- PEDIDO ESCRITO 1
Liste os locais que, segundo o trecho do documento, teriam tido a invasão facilitada pelo afrouxamento da segurança.
- PEDIDO ESCRITO 2
Reproduza o trecho do documento começando em "A depredação das" e terminando em "8 de janeiro.".

A depredação das sedes dos três poderes em 8 de janeiro acentuou a desconfiança mútua entre militares e o presidente Luiz Inácio Lula da Silva (PT) que já vinha de antes da posse. Os atos de vandalismo em Brasília levaram oficiais das Forças Armadas a levantar a hipótese de uma "autossabotagem" do próprio governo para supostamente beneficiar Lula – suposição que também está sendo feita por políticos de direita. Por outro lado, o entorno do presidente levanta suspeitas sobre a atuação das Forças Armadas, que teriam favorecido o vandalismo em 8 de janeiro.
Militares da ativa e da reserva ouvidos pela Gazeta do Povo dizem repudiar os atos de vandalismo em Brasília em 8 de janeiro, mas desconfiam de uma autossabotagem do atual governo federal. Entre generais e oficiais superiores há uma interpretação de que integrantes da gestão de Lula tenham deliberadamente afrouxado o esquema de segurança para facilitar a invasão ao Palácio do Planalto, ao Congresso e ao Supremo Tribunal Federal (STF). Com isso, o governo poderia se fazer de vítima, obter dividendos políticos e desgastar a direita.

- REGISTROS ARMAZENADOS
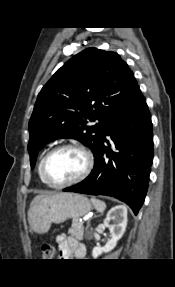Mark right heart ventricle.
Segmentation results:
<instances>
[{"instance_id":"right-heart-ventricle-1","label":"right heart ventricle","mask_w":175,"mask_h":287,"mask_svg":"<svg viewBox=\"0 0 175 287\" xmlns=\"http://www.w3.org/2000/svg\"><path fill=\"white\" fill-rule=\"evenodd\" d=\"M44 156H45V155H43V156L40 158L39 162H38L37 171H38V176H39L41 182H42L43 184H46V183L43 181L42 176H41V164H42V161H43ZM46 185H47V184H46Z\"/></svg>"}]
</instances>
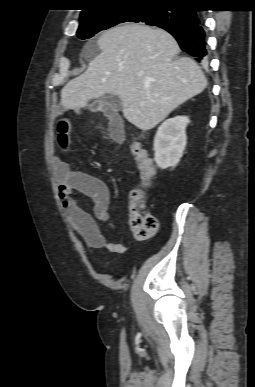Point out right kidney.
<instances>
[{
	"label": "right kidney",
	"instance_id": "obj_1",
	"mask_svg": "<svg viewBox=\"0 0 255 387\" xmlns=\"http://www.w3.org/2000/svg\"><path fill=\"white\" fill-rule=\"evenodd\" d=\"M190 120L187 116H177L164 121L154 138L155 162L161 169L176 166L187 144L186 127Z\"/></svg>",
	"mask_w": 255,
	"mask_h": 387
}]
</instances>
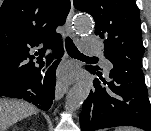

- RESPOSTA COMPLETA 1
Palácio do Planalto; Congresso; Supremo Tribunal Federal (STF)

- RESPOSTA COMPLETA 2
A depredação das sedes dos três poderes em 8 de janeiro acentuou a desconfiança mútua entre militares e o presidente Luiz Inácio Lula da Silva (PT) que já vinha de antes da posse. Os atos de vandalismo em Brasília levaram oficiais das Forças Armadas a levantar a hipótese de uma "autossabotagem" do próprio governo para supostamente beneficiar Lula – suposição que também está sendo feita por políticos de direita. Por outro lado, o entorno do presidente levanta suspeitas sobre a atuação das Forças Armadas, que teriam favorecido o vandalismo em 8 de janeiro.